Technical information
- Licensing authority: FCC
- Facility ID: 125422
- ERP: 0.1 kW
- HAAT: 374.5 m (1,229 ft)
- Transmitter coordinates: 39°57′42.7″N 121°42′43.1″W﻿ / ﻿39.961861°N 121.711972°W

Links
- Public license information: LMS

= KXVU-LD =

Television station in Chico, California

KXVU-LD (channel 17) is a low-power television station in Chico, California, United States, serving the Chico–Redding market as an affiliate of Antenna TV. It is owned by Sinclair Broadcast Group alongside ABC/Fox affiliate KRCR-TV (channel 7), KCVU (channel 20), and four other low-power stations: MyNetworkTV affiliates KRVU-LD (channel 21) and KZVU-LD (channel 22), Univision affiliate KUCO-LD (channel 27), and UniMás affiliate KKTF-LD (channel 30). The stations share studios on Auditorium Drive east of downtown Redding and maintain a news bureau and sales office at the former Sainte Television Group facilities on Main Street in downtown Chico.

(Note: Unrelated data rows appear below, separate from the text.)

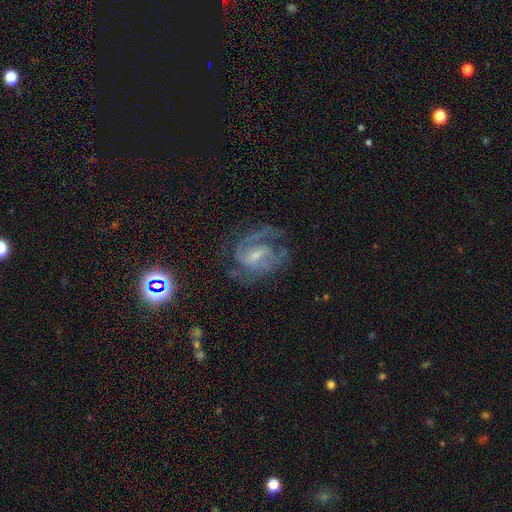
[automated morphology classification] The model was most divided on "spiral winding": medium: 48%, tight: 37%, loose: 16%. Remaining: edge-on disk — no (97%); spiral arms — yes (90%); smooth or featured — featured or disk (81%); bar — weak (54%); merging — none (52%); bulge size — small (51%); spiral arm count — 2 (44%).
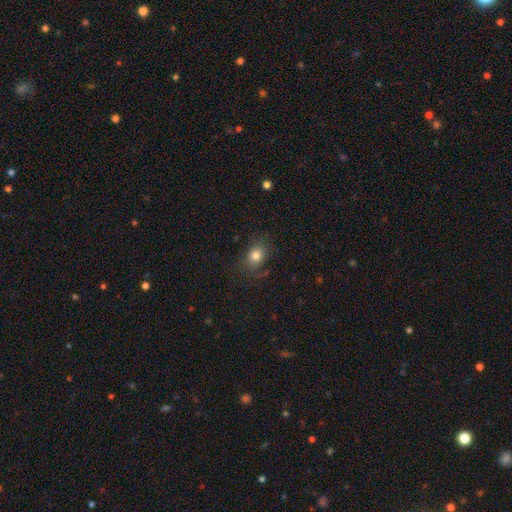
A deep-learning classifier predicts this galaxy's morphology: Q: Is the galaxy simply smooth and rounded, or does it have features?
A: smooth — 80%.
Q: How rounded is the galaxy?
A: in between — 62%.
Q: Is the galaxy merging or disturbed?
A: none — 74%.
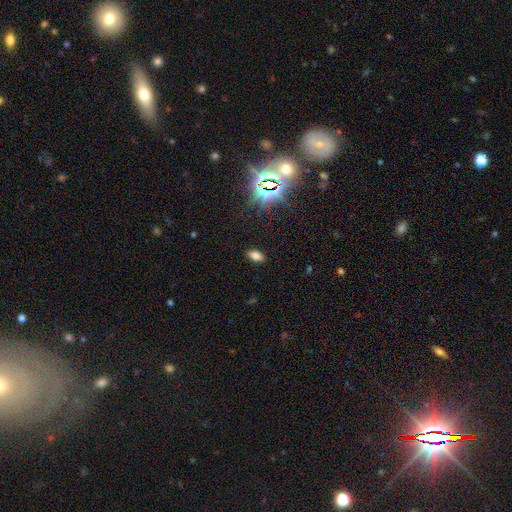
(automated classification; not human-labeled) This is likely a smooth galaxy (71%). How rounded: clearly in between (89%). Merging: clearly none (88%).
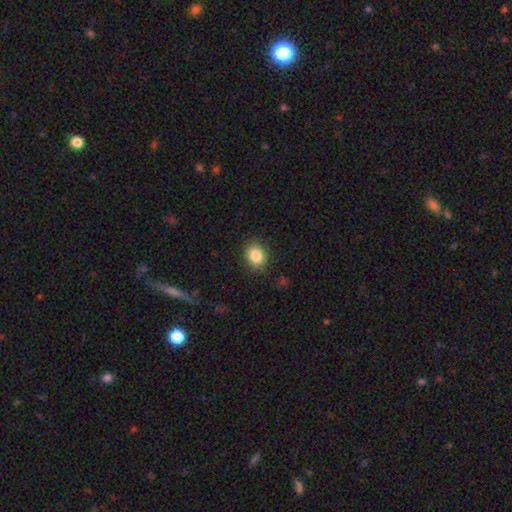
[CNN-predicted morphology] Smooth or featured: smooth — 85% (star or artifact — 9%)
How rounded: in between — 51% (round — 48%)
Merging: none — 88% (minor disturbance — 9%)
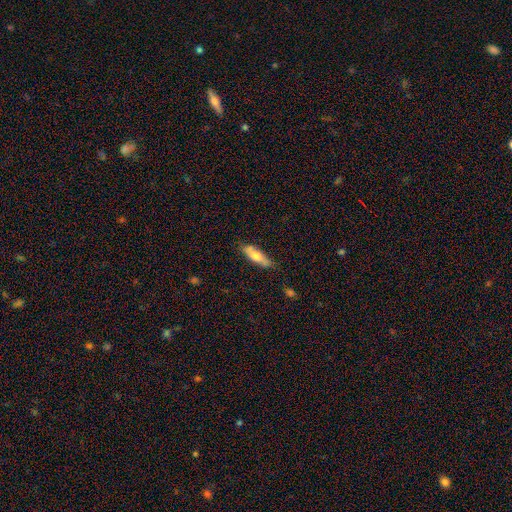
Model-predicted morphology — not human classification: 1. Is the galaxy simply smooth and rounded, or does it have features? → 64% smooth, 30% featured or disk, 6% star or artifact.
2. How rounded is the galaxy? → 51% cigar-shaped, 47% in between, 2% round.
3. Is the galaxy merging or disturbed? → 76% none, 18% minor disturbance, 4% major disturbance, 2% merger.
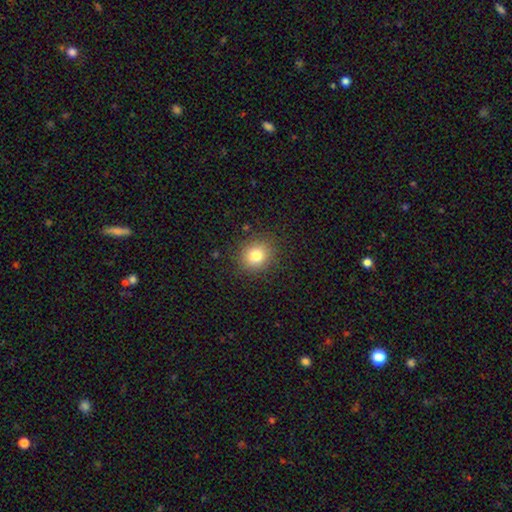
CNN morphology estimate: This appears to be a smooth galaxy with no disk features (80%) that is round (79%). Merging: none (88%).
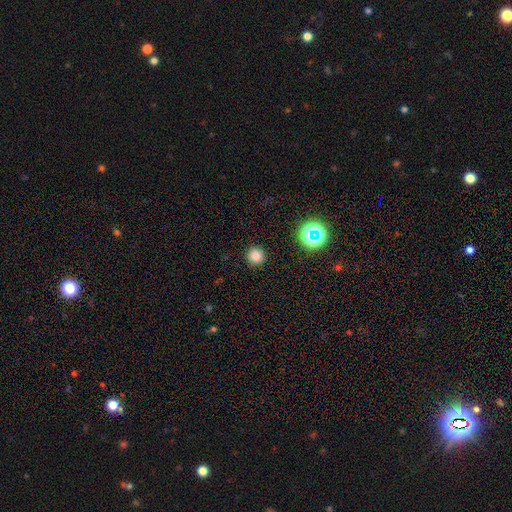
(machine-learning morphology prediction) Smooth or featured? Predicted: smooth (p=0.79). How rounded? Predicted: round (p=0.96). Merging? Predicted: none (p=0.92).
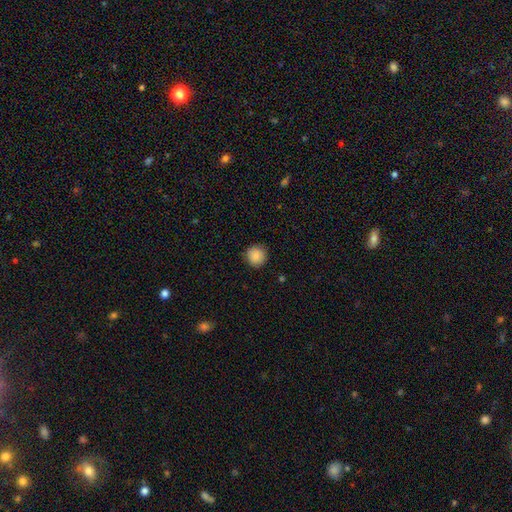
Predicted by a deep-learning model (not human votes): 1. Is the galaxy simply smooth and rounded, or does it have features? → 88% smooth, 8% star or artifact, 4% featured or disk.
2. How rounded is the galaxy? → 93% round, 6% in between, 1% cigar-shaped.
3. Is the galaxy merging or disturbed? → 88% none, 9% minor disturbance, 2% major disturbance, 1% merger.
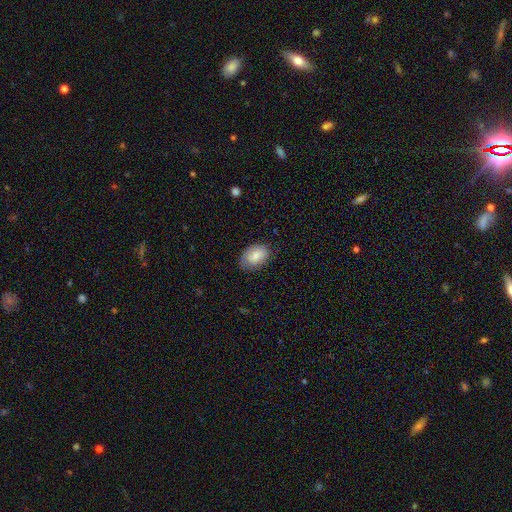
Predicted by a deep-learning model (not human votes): smooth 80%, featured or disk 14%, star or artifact 7%. Down the decision tree: how rounded — in between (85%); merging — none (74%).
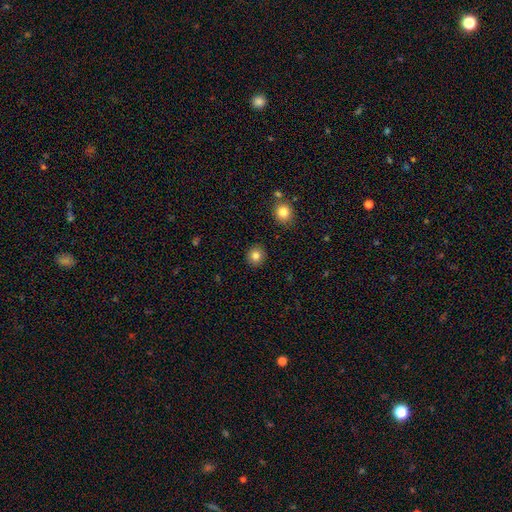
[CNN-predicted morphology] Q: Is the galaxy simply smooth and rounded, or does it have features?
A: smooth — 82%.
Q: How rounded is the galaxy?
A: round — 86%.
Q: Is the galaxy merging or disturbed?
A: none — 91%.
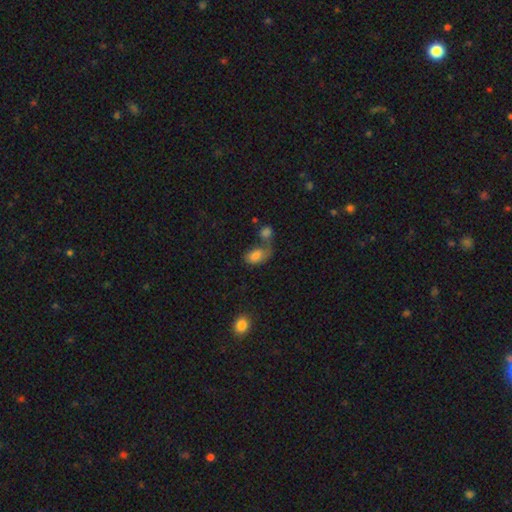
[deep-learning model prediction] Smooth or featured?
  - smooth: 76% *
  - featured or disk: 15%
  - star or artifact: 9%
How rounded?
  - in between: 85% *
  - round: 13%
  - cigar-shaped: 2%
Merging?
  - merger: 47% *
  - none: 26%
  - major disturbance: 14%
  - minor disturbance: 13%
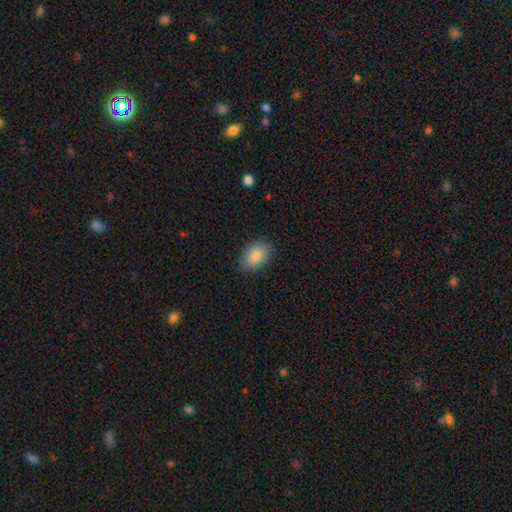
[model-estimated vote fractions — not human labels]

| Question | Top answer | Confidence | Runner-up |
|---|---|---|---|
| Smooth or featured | smooth | 86% | star or artifact (7%) |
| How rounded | in between | 84% | round (15%) |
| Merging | none | 85% | minor disturbance (11%) |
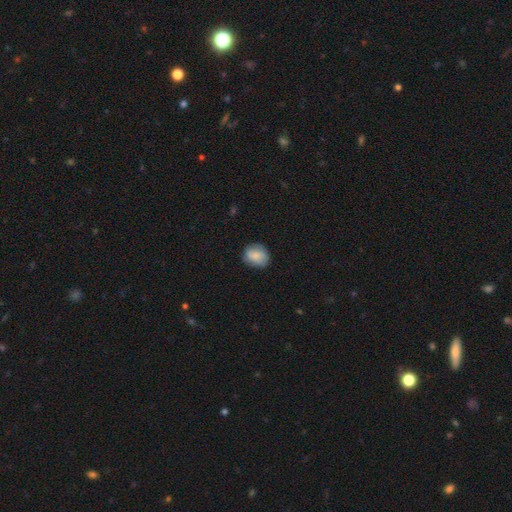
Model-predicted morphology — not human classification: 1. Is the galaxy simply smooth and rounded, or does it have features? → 80% smooth, 13% featured or disk, 7% star or artifact.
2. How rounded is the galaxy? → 62% round, 37% in between, 1% cigar-shaped.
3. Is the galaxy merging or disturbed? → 74% none, 21% minor disturbance, 5% major disturbance, 1% merger.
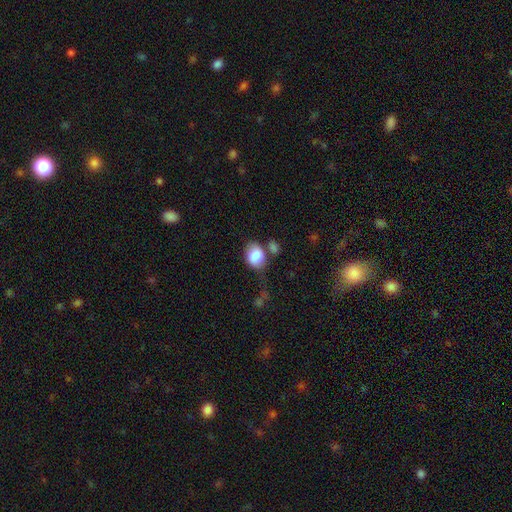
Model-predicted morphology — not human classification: smooth-or-featured: smooth: 84% | featured or disk: 8% | star or artifact: 8%
  how-rounded: in between: 51% | round: 48% | cigar-shaped: 1%
  merging: none: 41% | minor disturbance: 23% | merger: 22% | major disturbance: 14%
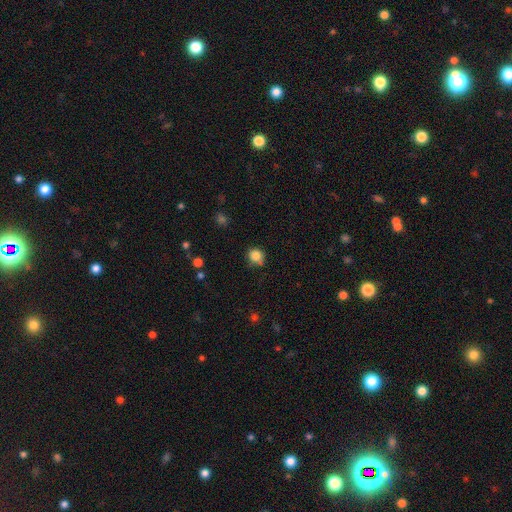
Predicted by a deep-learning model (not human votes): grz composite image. It shows a smooth galaxy with no disk features (84%) that is round (84%). Merging: none (71%).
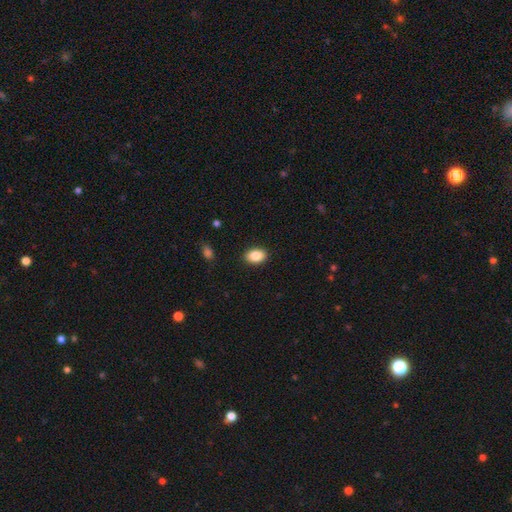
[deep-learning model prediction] This appears to be a smooth galaxy with no disk features (88%) that is in between round and cigar-shaped (84%). Merging: none (89%).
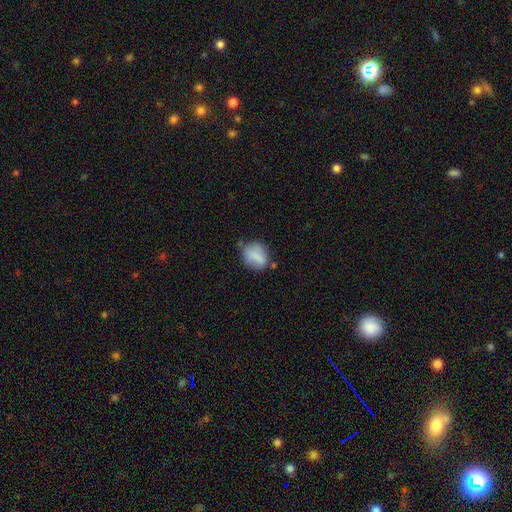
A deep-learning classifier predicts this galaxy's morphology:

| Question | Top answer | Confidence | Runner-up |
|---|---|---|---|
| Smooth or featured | smooth | 79% | featured or disk (12%) |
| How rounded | in between | 53% | round (45%) |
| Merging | none | 58% | minor disturbance (27%) |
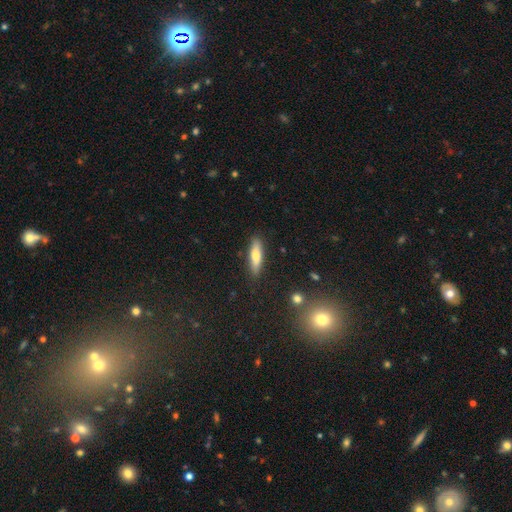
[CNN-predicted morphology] This appears to be a smooth galaxy with no disk features (64%) that is cigar-shaped (68%). Merging: none (87%).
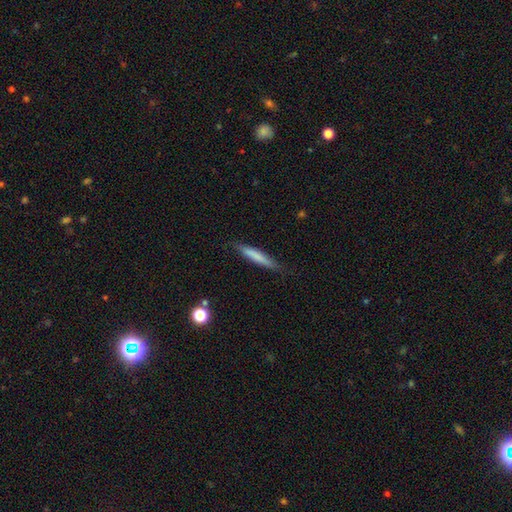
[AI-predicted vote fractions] Q: Smooth or featured?
A: smooth (71%); runner-up: featured or disk (23%)
Q: How rounded?
A: cigar-shaped (93%); runner-up: in between (6%)
Q: Merging?
A: none (84%); runner-up: minor disturbance (12%)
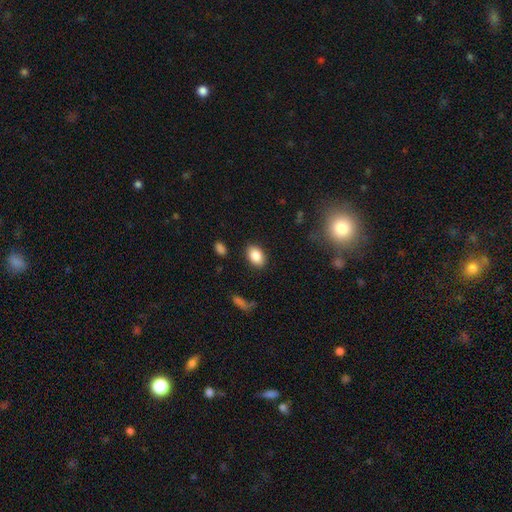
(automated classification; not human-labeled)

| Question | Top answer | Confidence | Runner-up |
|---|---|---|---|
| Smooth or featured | smooth | 85% | star or artifact (8%) |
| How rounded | in between | 86% | round (12%) |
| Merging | none | 87% | minor disturbance (9%) |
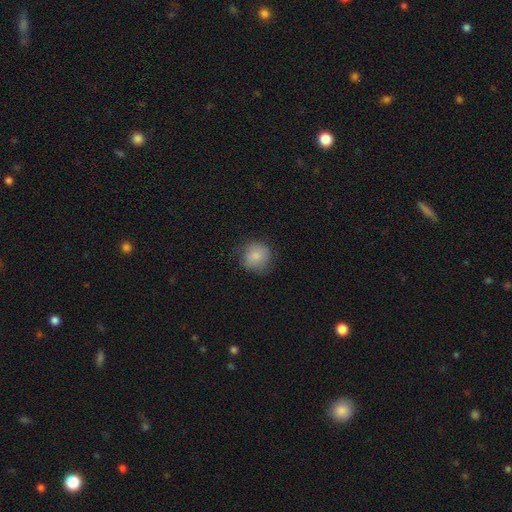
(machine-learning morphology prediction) This appears to be a smooth galaxy with no disk features (81%) that is round (86%). Merging: none (72%).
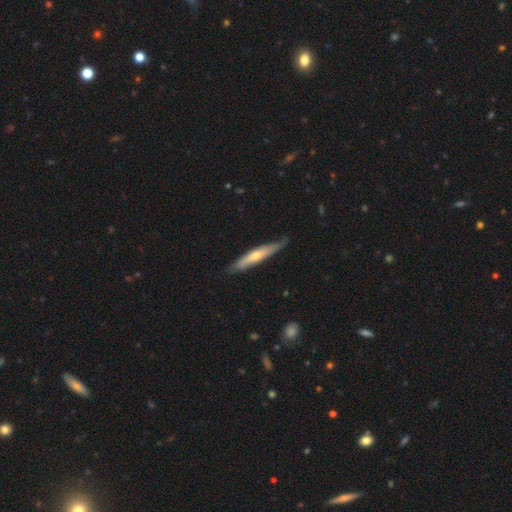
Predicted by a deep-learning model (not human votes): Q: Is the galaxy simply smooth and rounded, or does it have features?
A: featured or disk — 48%.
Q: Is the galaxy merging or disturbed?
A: none — 73%.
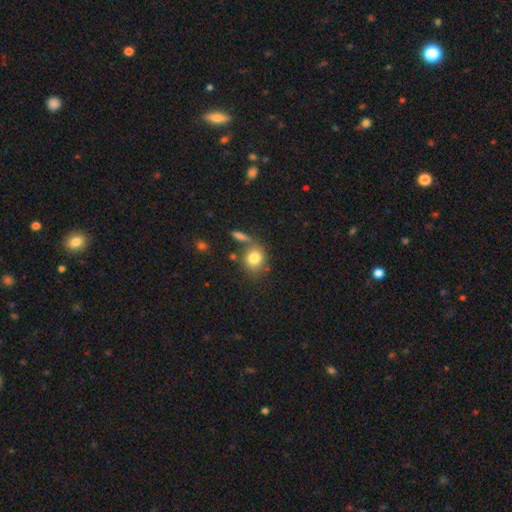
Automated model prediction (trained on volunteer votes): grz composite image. It shows a smooth galaxy with no disk features (76%) that is round (61%). Merging: none (60%).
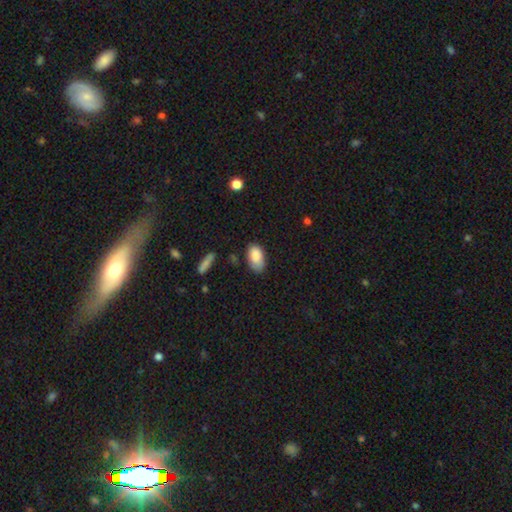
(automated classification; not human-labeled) Smooth or featured? Predicted: smooth (p=0.86). How rounded? Predicted: in between (p=0.94). Merging? Predicted: none (p=0.65).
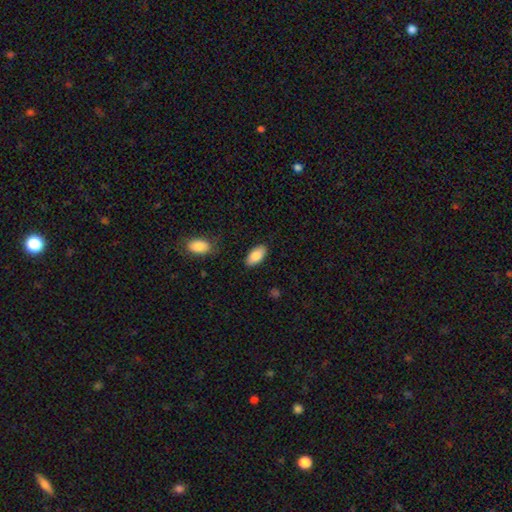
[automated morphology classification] type=smooth (85%); roundness=in between (92%); merging=none (85%).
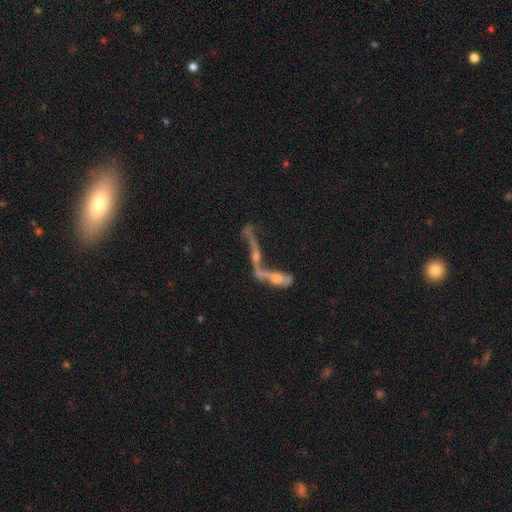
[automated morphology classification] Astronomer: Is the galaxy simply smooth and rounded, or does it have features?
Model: featured or disk — 45% (runner-up: smooth, 29%).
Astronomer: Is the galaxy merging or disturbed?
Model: merger — 39%, tied with none at 39%.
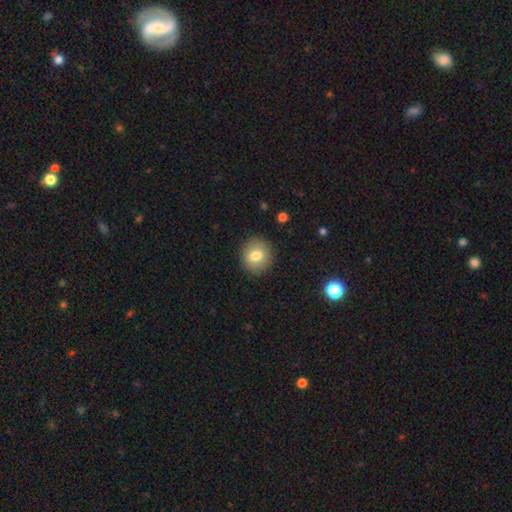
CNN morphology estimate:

KXVU-LD's transmitter is located along Cohasset Road northeast of Chico.

==History==
The station started broadcasting on March 31, 2006. It was founded by Chester Smith of Sainte Partners II, L.P., joining sister station and Univision affiliate KUCO-LD as the only two Spanish-language stations in the North Valley until they also founded UniMás affiliate KKTF-LD (channel 30). After the sale of Sainte's assets to Bonten Media Group (owners of ABC affiliates KRCR-TV in Redding and KAEF-TV (channel 23) in Eureka) in 2014, the new owners sold the rights of Telemundo to K4 Media Holdings and moved the station from KXVU-LP to KNVN-DT2, which is now operated by Allen Media Broadcasting.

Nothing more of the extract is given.